----- Brano del documento

La scuola italiana non rispetta la Convenzione Onu sui diritti dei bambini, e tanto meno le Indicazioni nazionali stabilite dallo Stato stesso. Questo è in sostanza il grido d’accusa di una madre finlandese, che in una lettera aperta ha spiegato di fuggire dall’Italia – dove con la sua famiglia aveva deciso di risiedere – dopo appena due mesi di vita scolastica dei figli.

Così questa madre, che chiede «qual è la pedagogia degli insegnanti?», induce a porsi ulteriori domande: com’è applicata la libertà d’insegnamento sancita dalla Costituzione? Se la formazione dei docenti è buona, può davvero essere messa in pratica nei contesti scolastici? La selezione degli insegnanti risponde ai bisogni profondi e concreti dell’educazione? Per quanto tempo ancora accetteremo che (anche) la scuola sopravviva con insufficienti risorse e instabilità (un docente su quattro è precario)?

Le parole di Elin Mattsson – una pittrice che con la famiglia ha conosciuto scuole in diversi Paesi europei – sono uno sfogo sbalordito, importante perché la donna, con il suo occhio esterno, punta lo sguardo su alcuni nodi mai sciolti della scuola italiana, i medesimi che da decenni sollevano pedagogisti e associazioni di insegnanti e genitori.

Per la madre finlandese non è accettabile che sugli allievi ricadano le urla e lo sguardo «sprezzante» degli insegnanti; che i bambini non si possano muovere dal banco durante le lezioni né beneficiare di frequenti pause; che essi non possano apprendere con l’«aria fresca» dell’ambiente esterno e che le scuole siano circondate dal «caos totale del traffico». E con sintesi limpida, Mattsson definisce «povero» il nostro sistema scolastico. Dunque, via da qui.

La lettera è un’occasione per riflettere sul fatto che nella scuola permanga in linea generale l’eredità della riforma di Giovanni Gentile del 1923.

----------
----- Righe di input

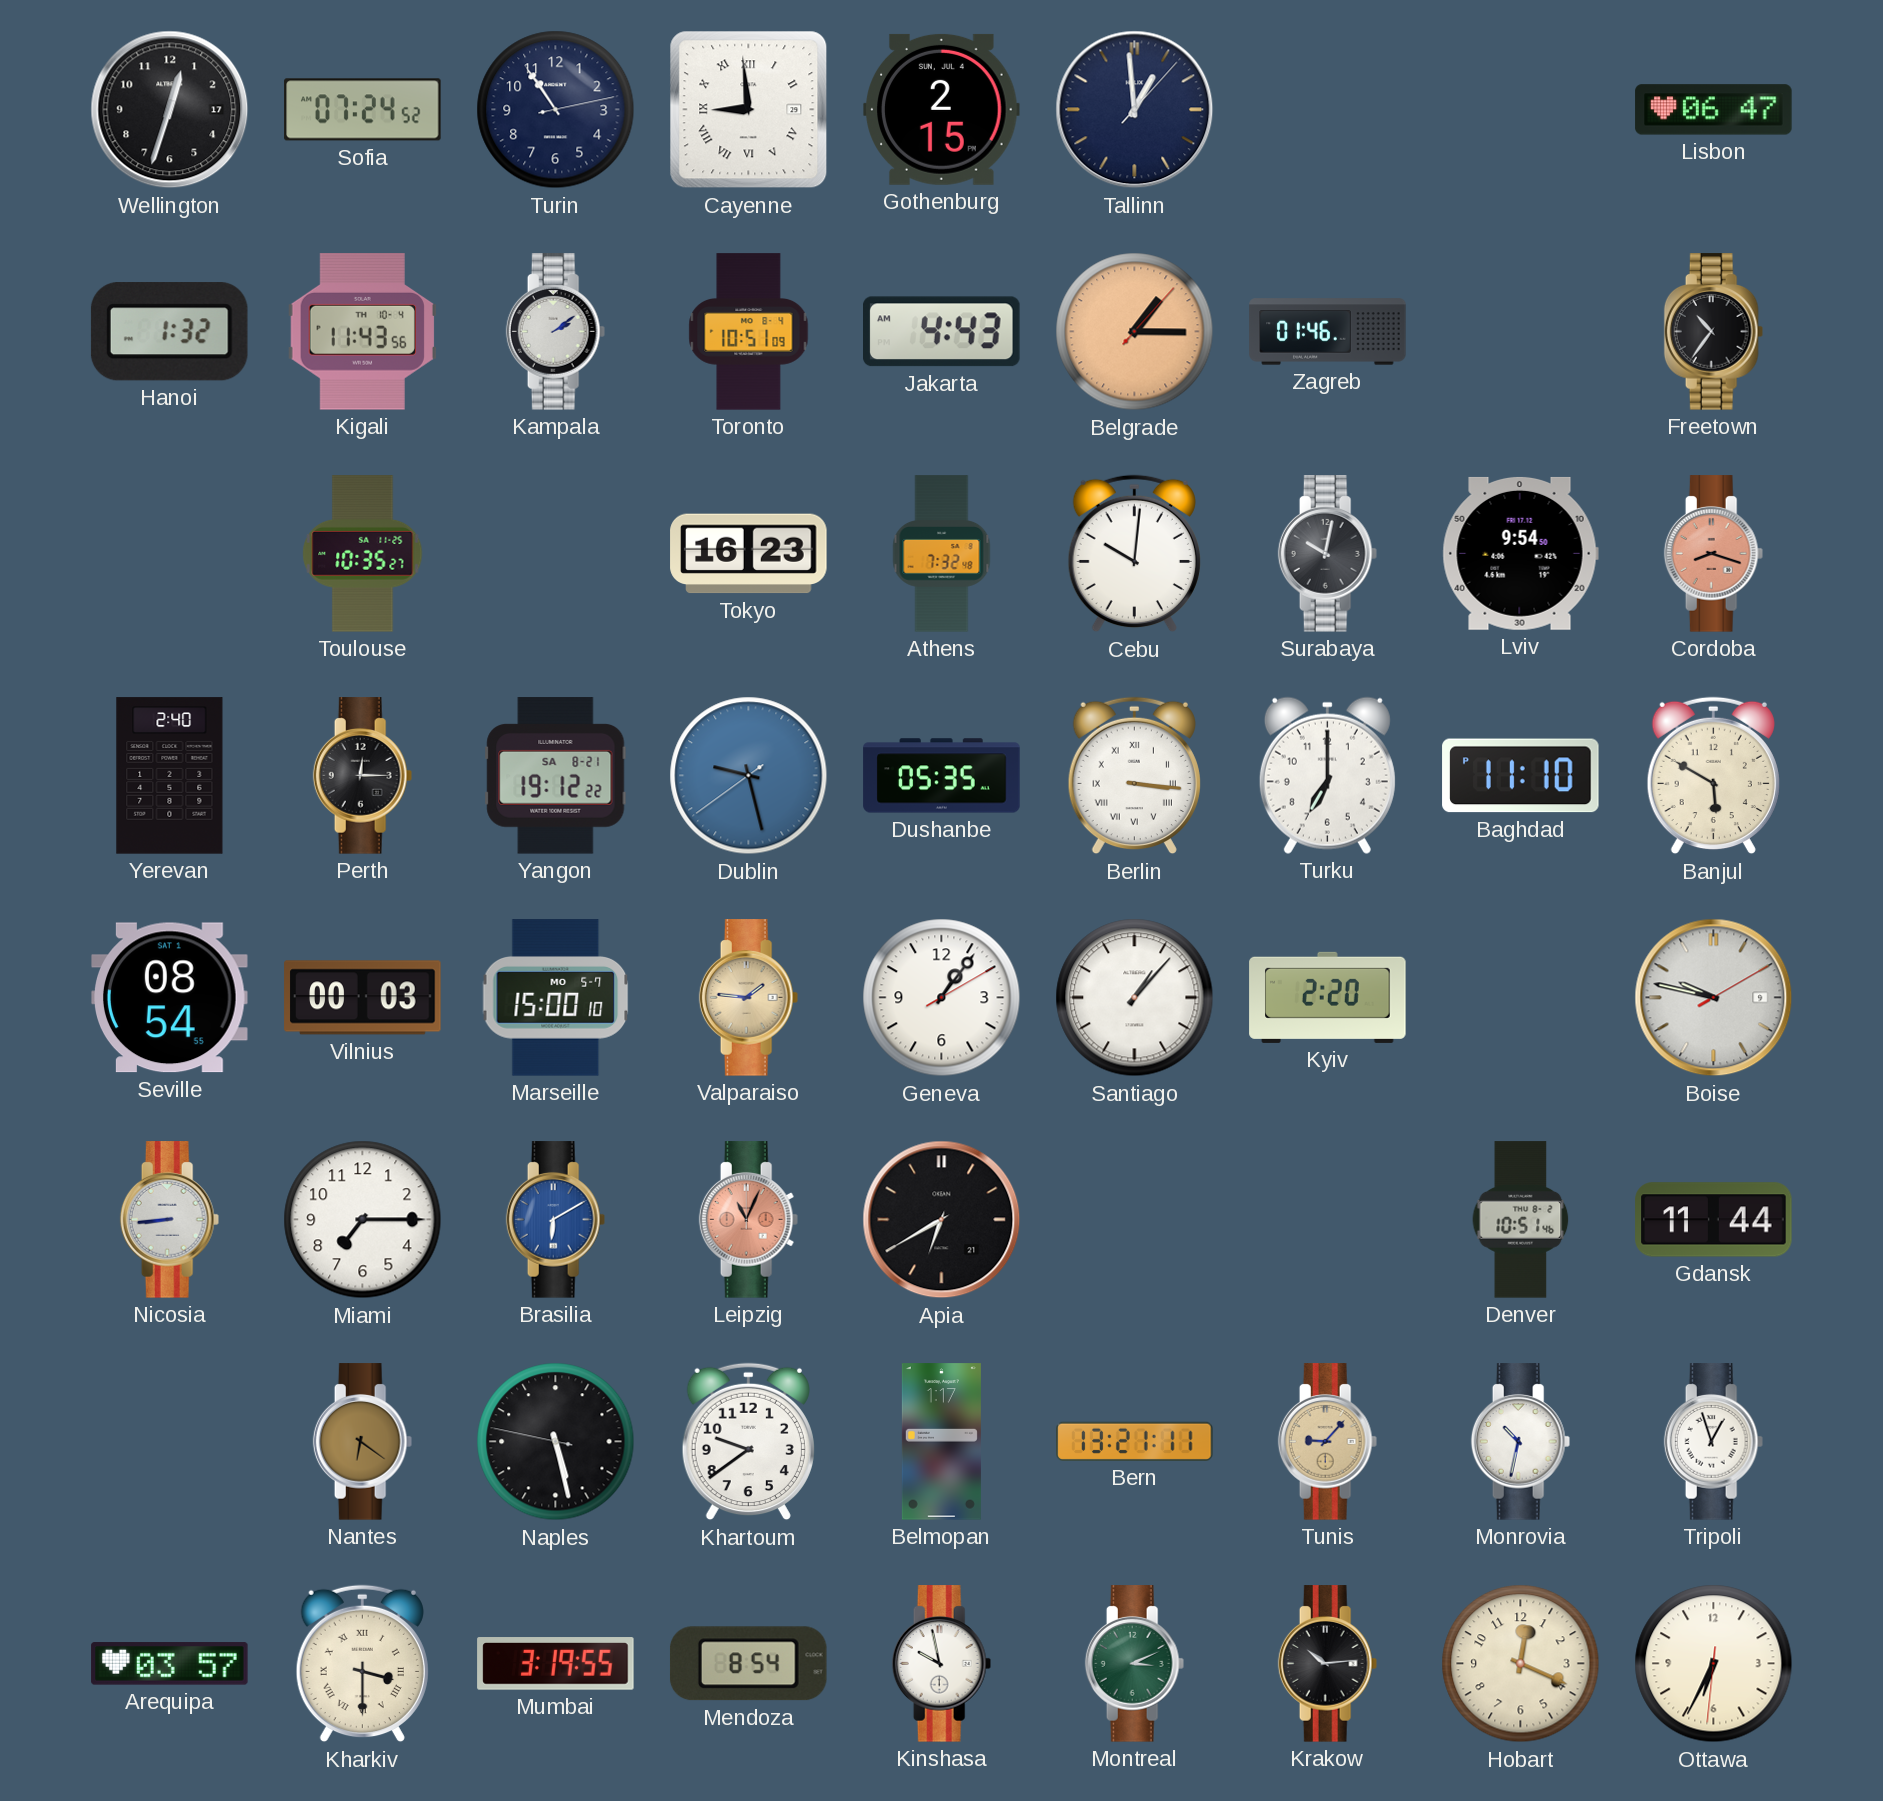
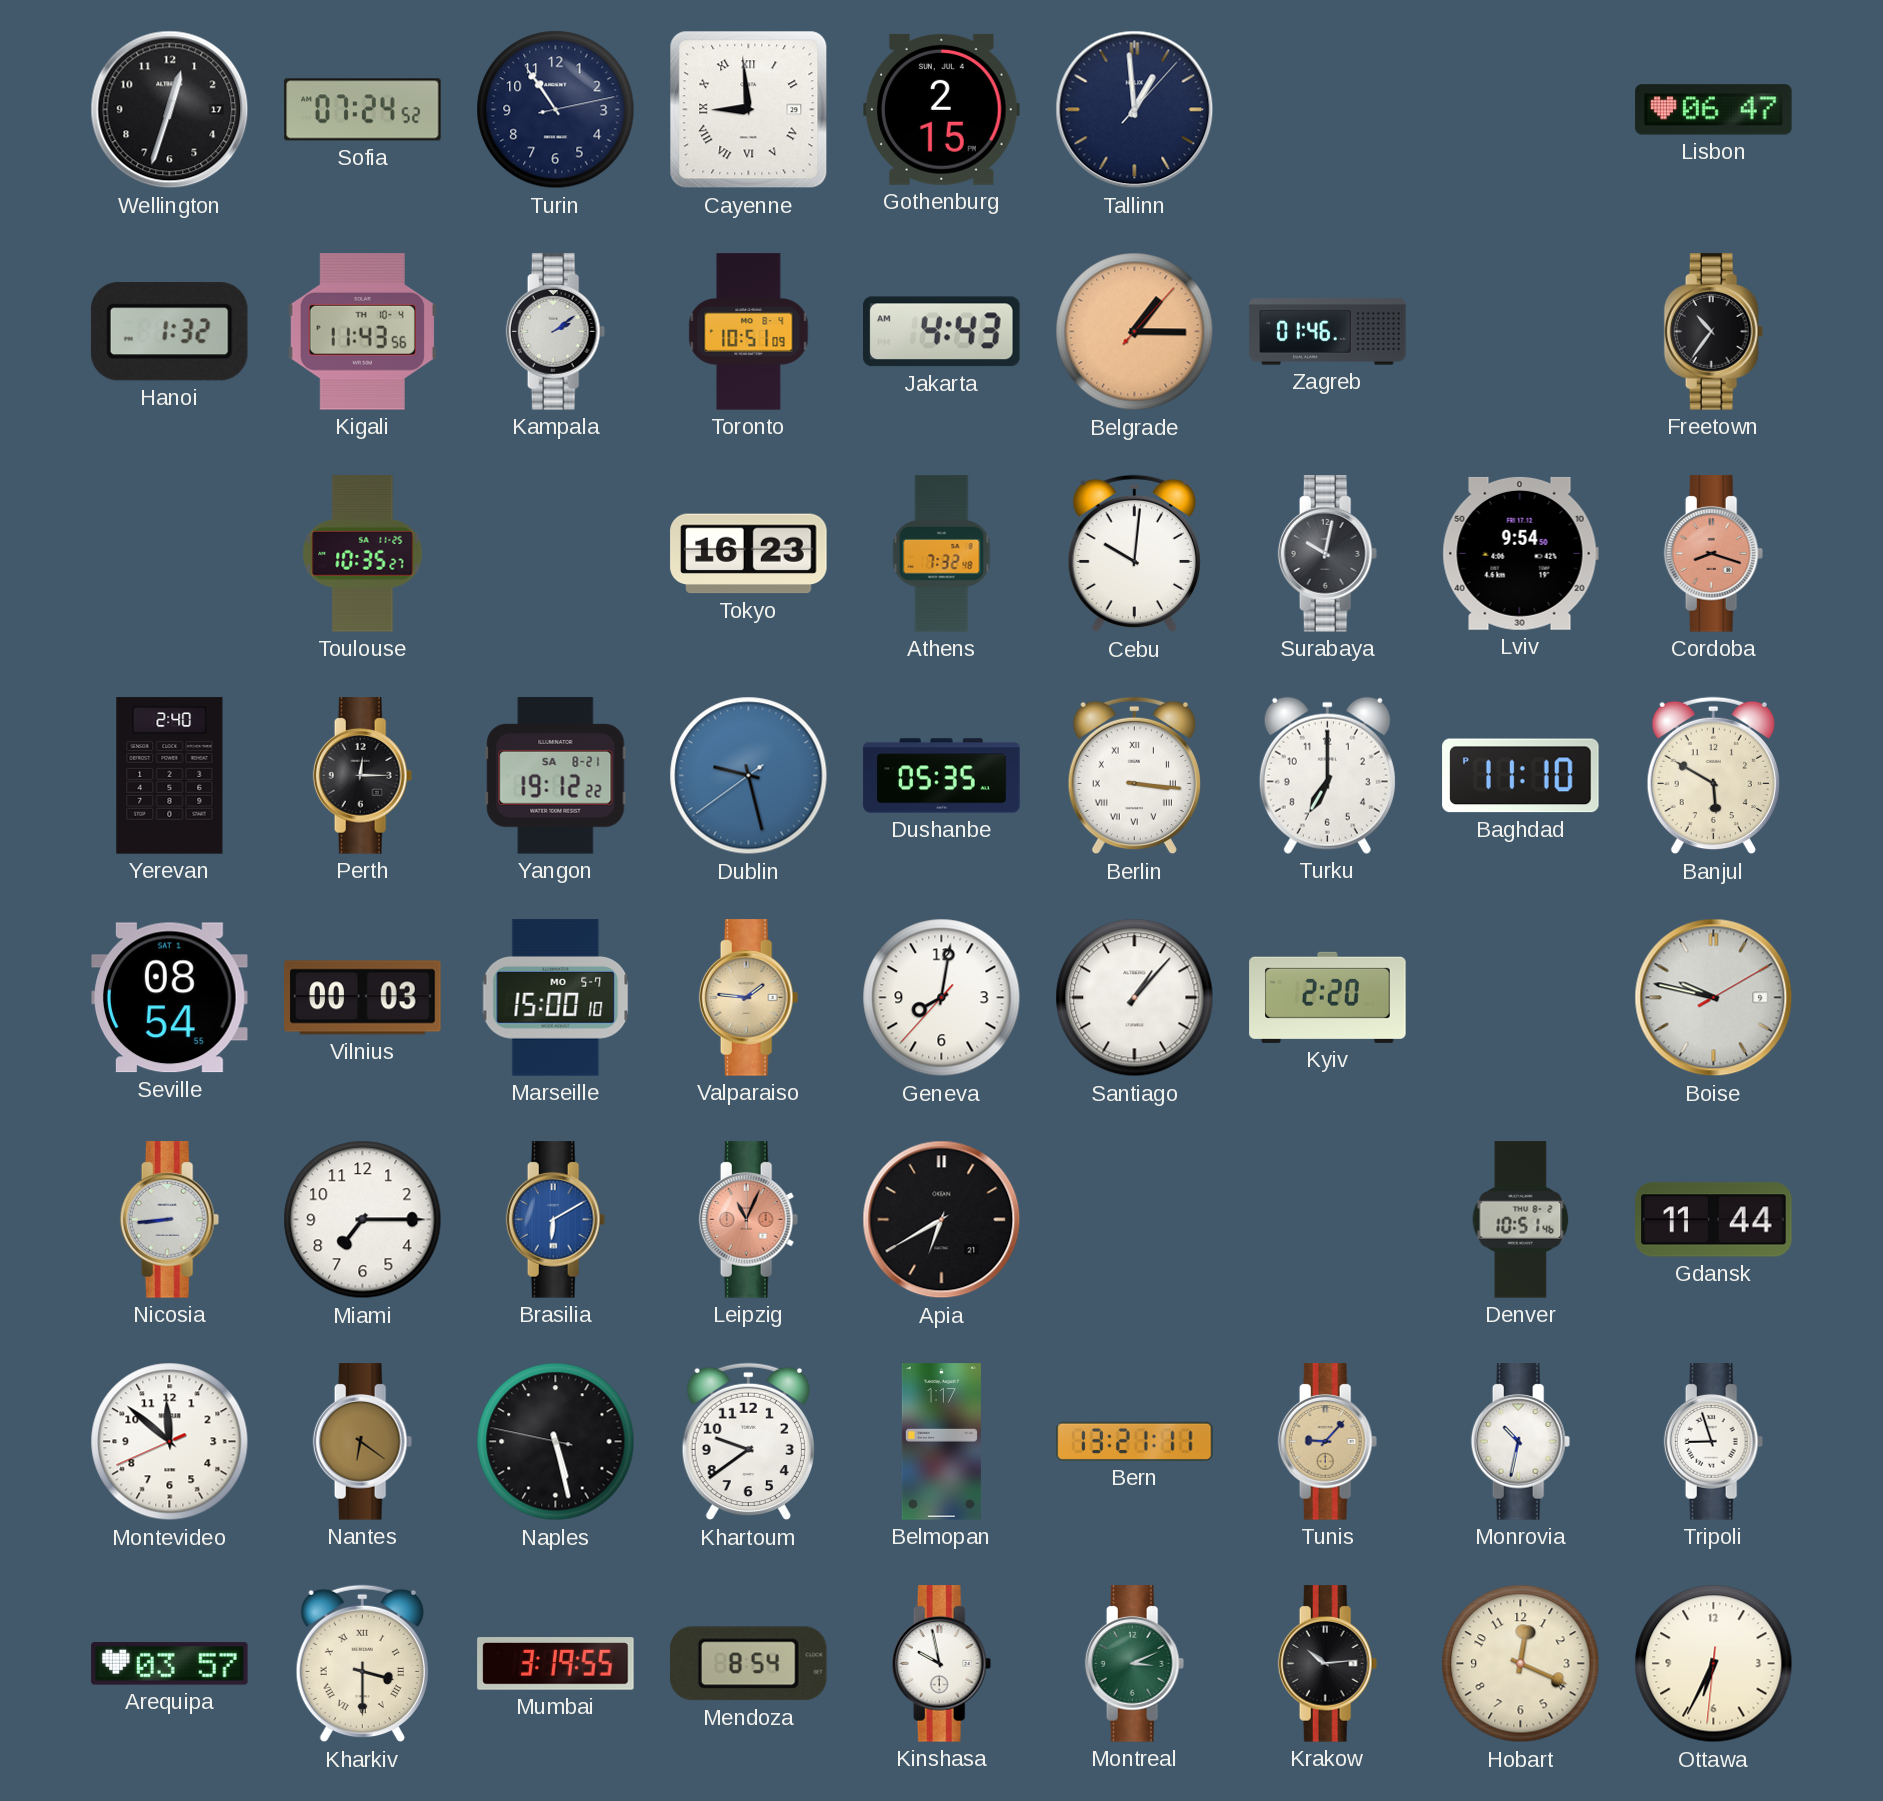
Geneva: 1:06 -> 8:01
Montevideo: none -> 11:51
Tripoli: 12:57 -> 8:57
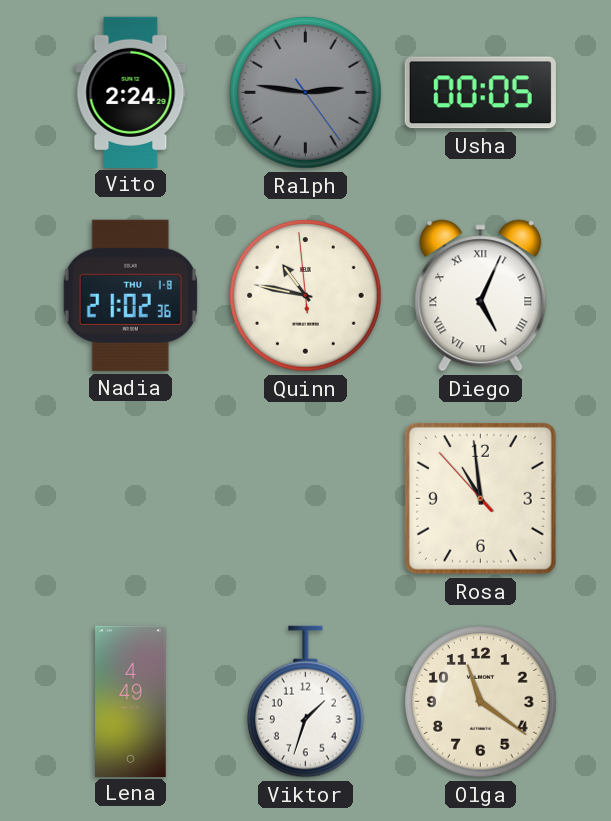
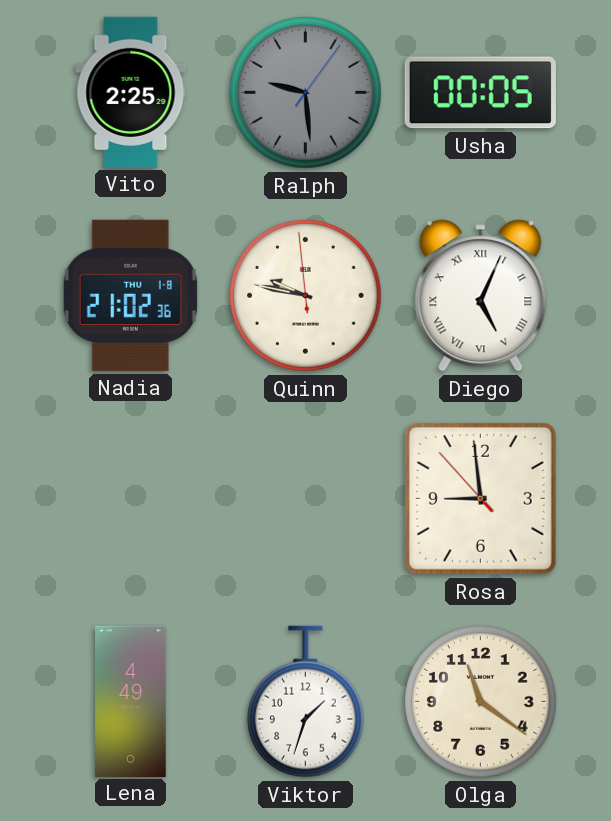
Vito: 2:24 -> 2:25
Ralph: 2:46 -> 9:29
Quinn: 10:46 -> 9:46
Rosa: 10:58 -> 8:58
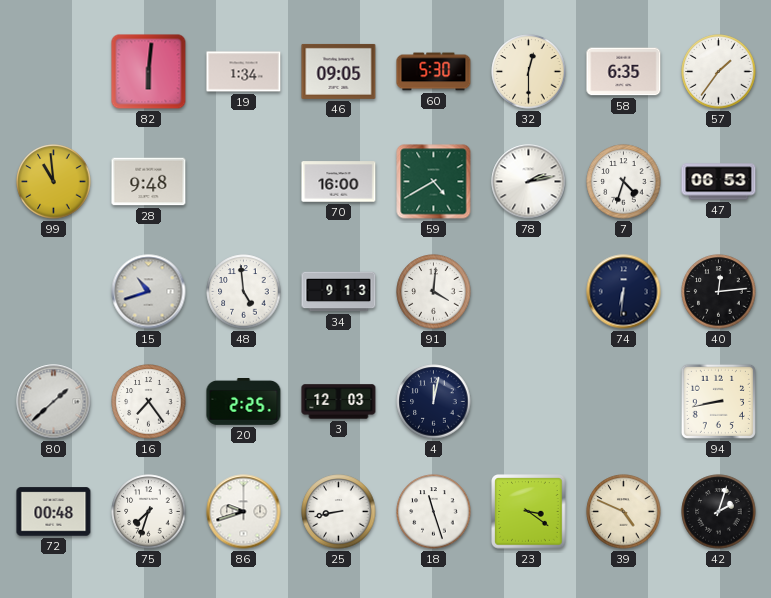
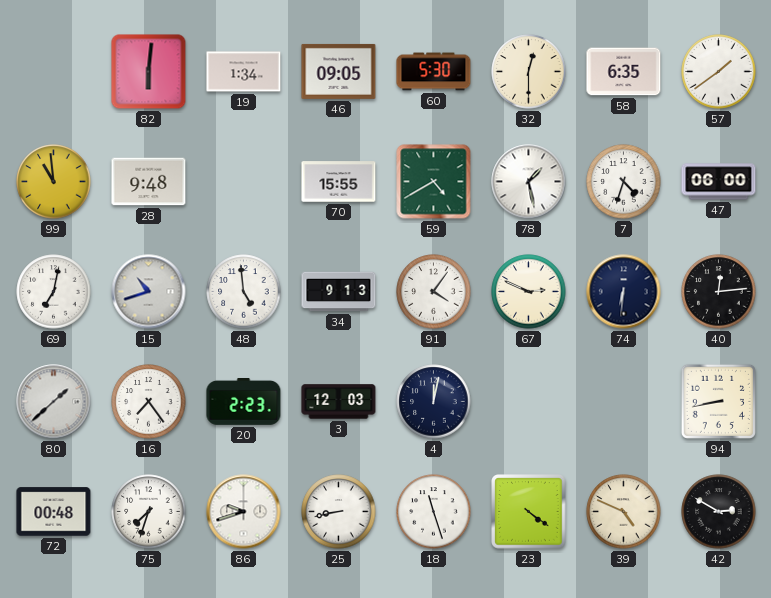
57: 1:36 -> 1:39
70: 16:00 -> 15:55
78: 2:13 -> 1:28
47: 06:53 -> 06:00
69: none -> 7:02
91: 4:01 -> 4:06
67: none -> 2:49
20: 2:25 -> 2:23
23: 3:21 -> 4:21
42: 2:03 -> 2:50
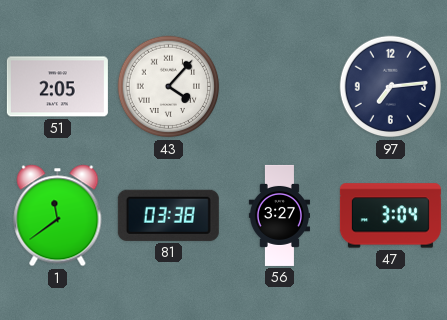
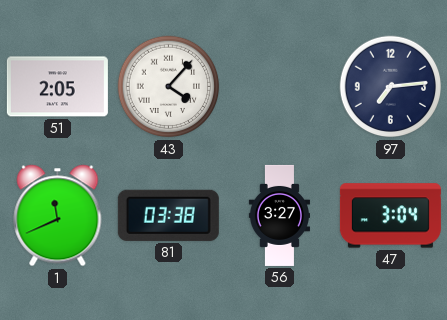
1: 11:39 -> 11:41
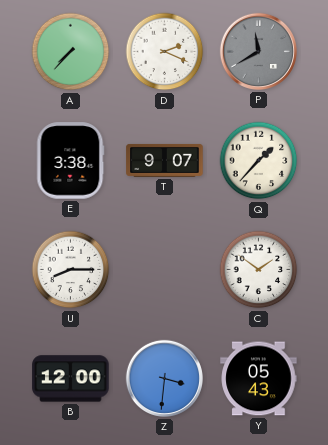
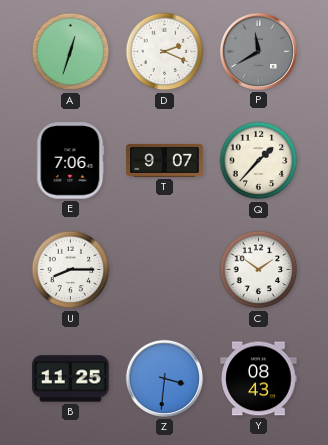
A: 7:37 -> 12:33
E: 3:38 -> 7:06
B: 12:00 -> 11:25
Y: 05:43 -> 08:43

----------

Cose da fare:
[1] Rispondi a queste domande sul brano dedicato alla lettera della madre finlandese:
(a) Dopo quanto tempo di vita scolastica dei figli la madre decide di fuggire dall'Italia?
(b) Che mestiere fa Elin Mattsson?
(c) In che anno è stata fatta la riforma di Giovanni Gentile?
[2] Trascrivi le registrazioni a partire dalla riga che contiene "57: 1:36 -> 1:39" e fino alla fine delle registrazioni, estremi compresi. Non riportare le immagini.

Risposte:
[1]
(a) Dopo appena due mesi.
(b) È una pittrice.
(c) Nel 1923.

[2]
57: 1:36 -> 1:39
70: 16:00 -> 15:55
78: 2:13 -> 1:28
47: 06:53 -> 06:00
69: none -> 7:02
91: 4:01 -> 4:06
67: none -> 2:49
20: 2:25 -> 2:23
23: 3:21 -> 4:21
42: 2:03 -> 2:50
1: 11:39 -> 11:41
A: 7:37 -> 12:33
E: 3:38 -> 7:06
B: 12:00 -> 11:25
Y: 05:43 -> 08:43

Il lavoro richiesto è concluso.